Activities, staff reductions targets of proposed cuts

By on January 15, 2010

by Susan O’Neill
KANELAND—School activities and reductions in staff were among the cuts Kaneland officials brought to the board on Monday to reduce the district’s $2.6 million budget deficit for the 2010-11 school year.

The administration recommended the elimination of at least 10 teaching positions, 10 non-teaching positions and two administrative positions, spread out across the elementary, middle and high schools. In addition, the elimination of a number of programs, including competitive athletics in middle school, fifth-grade band and a number of other clubs and activities was laid out to eliminate the $2.6 million deficit.

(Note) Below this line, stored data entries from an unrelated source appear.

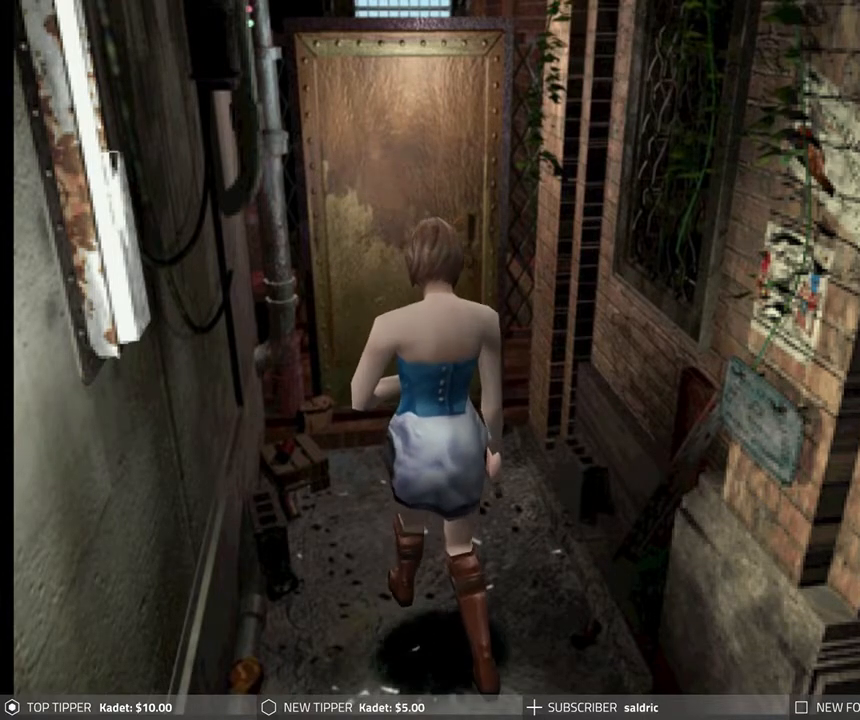
{"buttons": ["DPAD_DOWN", "DPAD_RIGHT"], "left_stick": "center", "events": [[383, "DPAD_RIGHT", "down"]]}
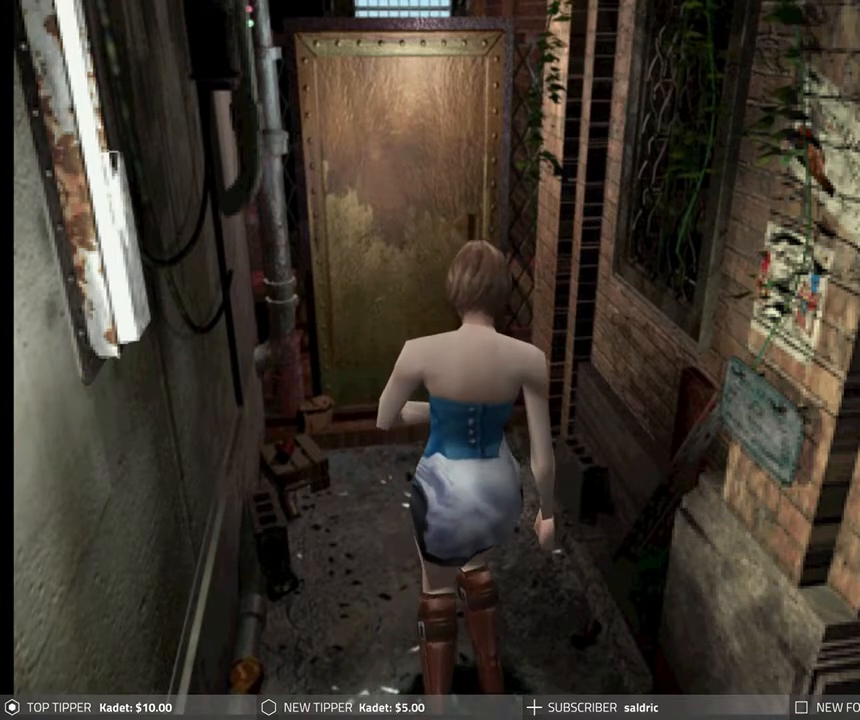
{"buttons": ["DPAD_DOWN"], "left_stick": "center", "events": [[67, "DPAD_RIGHT", "up"]]}
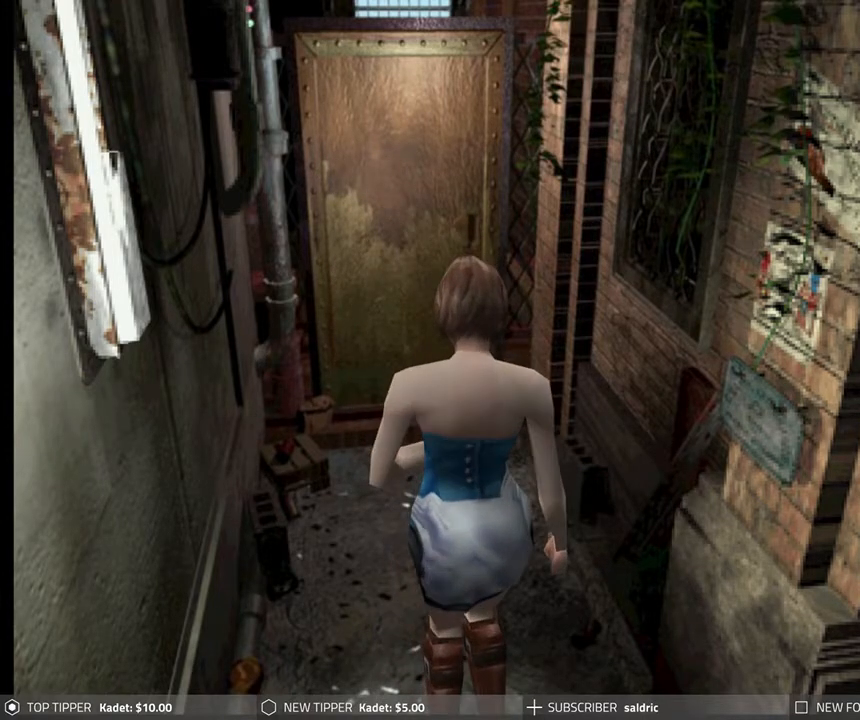
{"buttons": ["DPAD_DOWN"], "left_stick": "center", "events": []}
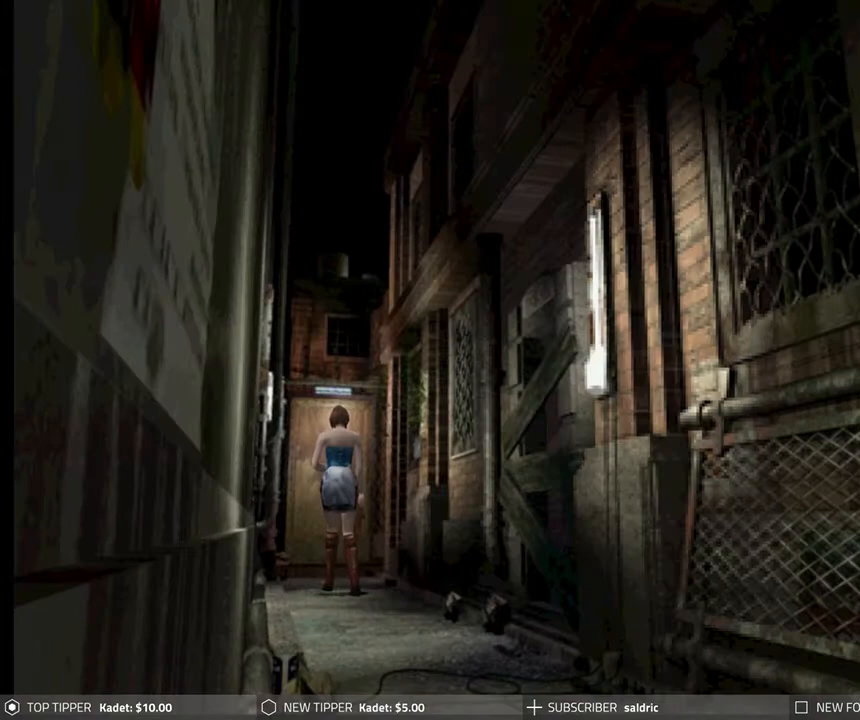
{"buttons": ["DPAD_DOWN"], "left_stick": "center", "events": [[83, "DPAD_LEFT", "down"], [183, "DPAD_LEFT", "up"]]}
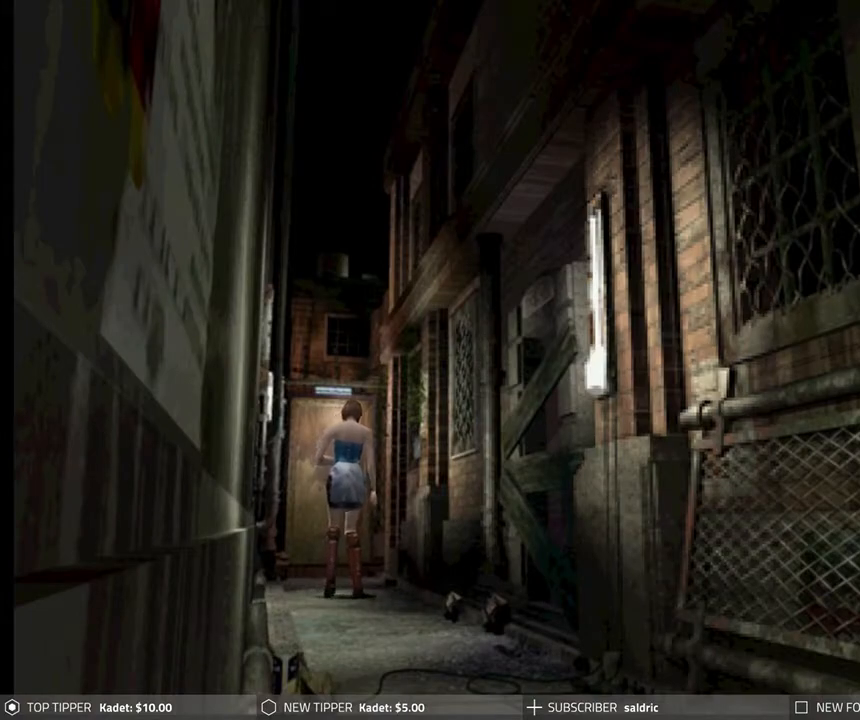
{"buttons": ["DPAD_DOWN"], "left_stick": "center", "events": []}
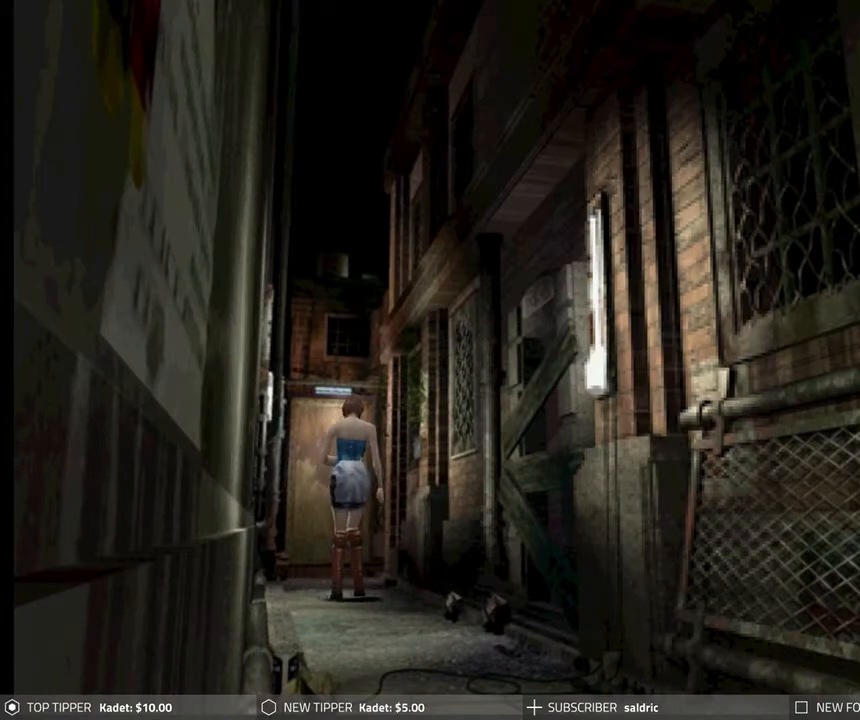
{"buttons": ["DPAD_DOWN"], "left_stick": "center", "events": []}
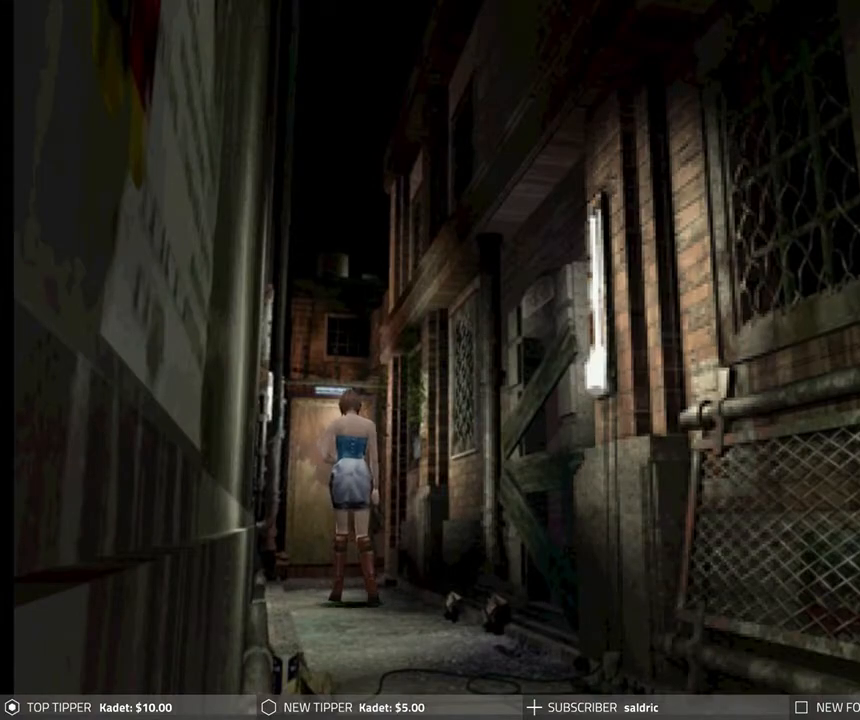
{"buttons": ["DPAD_DOWN"], "left_stick": "center", "events": []}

Board member Deborah Grant reacted to the proposed elimination of the competitive sports programs at the middle school, which will be replaced with intramural programs.

“Going from competitive sports to no competitive sports,” she said. “It’s really hard to take.”

Board member Cheryl Krauspe complimented the administration on the tough choices they made in the proposed cuts.

“All of these are tough to take,” she said. “As ugly as the truth is, the model is well laid out, and it appears there was a very thoughtful process that was unbiased.”

The vast majority of the proposed cuts, totaling $1.4 million, will affect staff workload, due to class size adjustments, alternative ways to deliver selected services and the reduction of instructional supplies and administrative services, Associate Superintendent Jeff Schuler said. Efficiencies gained in operational services made up $697,000 of the cuts.

Proposed budget cuts totaling $509,000 were identified through direct reductions or eliminations of student programs.

The initial cost-reduction plan Schuler presented on Monday outlined the cuts at a general level. The administration will provide more specifics about the proposed cuts, including dollar amounts attached to each item, at the next board meeting on Monday, Jan. 25.

Schuler said that they did not propose deeper cuts than were absolutely necessary to eliminate the deficit, so if there was a decision not to implement one of the cuts, they would simply have to find somewhere else to cut.

“Whatever we pull out of this package, we would just have to redistribute the pain a little differently,” District Superintendent Charlie McCormick said.

Board member Dianne Piazza wanted to know what alternative might be put in place to minimize the impact felt by students who need the after-school homework help.

“I can see how those reductions can impact the core (of the academic curriculum)” she said.

Board member Bob Myers noted that there were no wage freezes identified in the recommendations.

Following the presentation at the Jan. 25 board meeting, members of the community will have several opportunities to provide feedback and suggestions, and ask questions, Schuler said.

The Citizens Advisory Committee will meet on Thursday, Jan. 28, to discuss the initial cost-reduction plan. Following a short board meeting on Monday, Feb. 8, the administration will host a community forum, moderated by former School Board president Steve Bauserman. The public comment period of the board meeting on Monday, Feb. 22, will provide a last chance for community feedback prior to personnel actions taken by the board.

The administration will give its final recommendations to the board in March.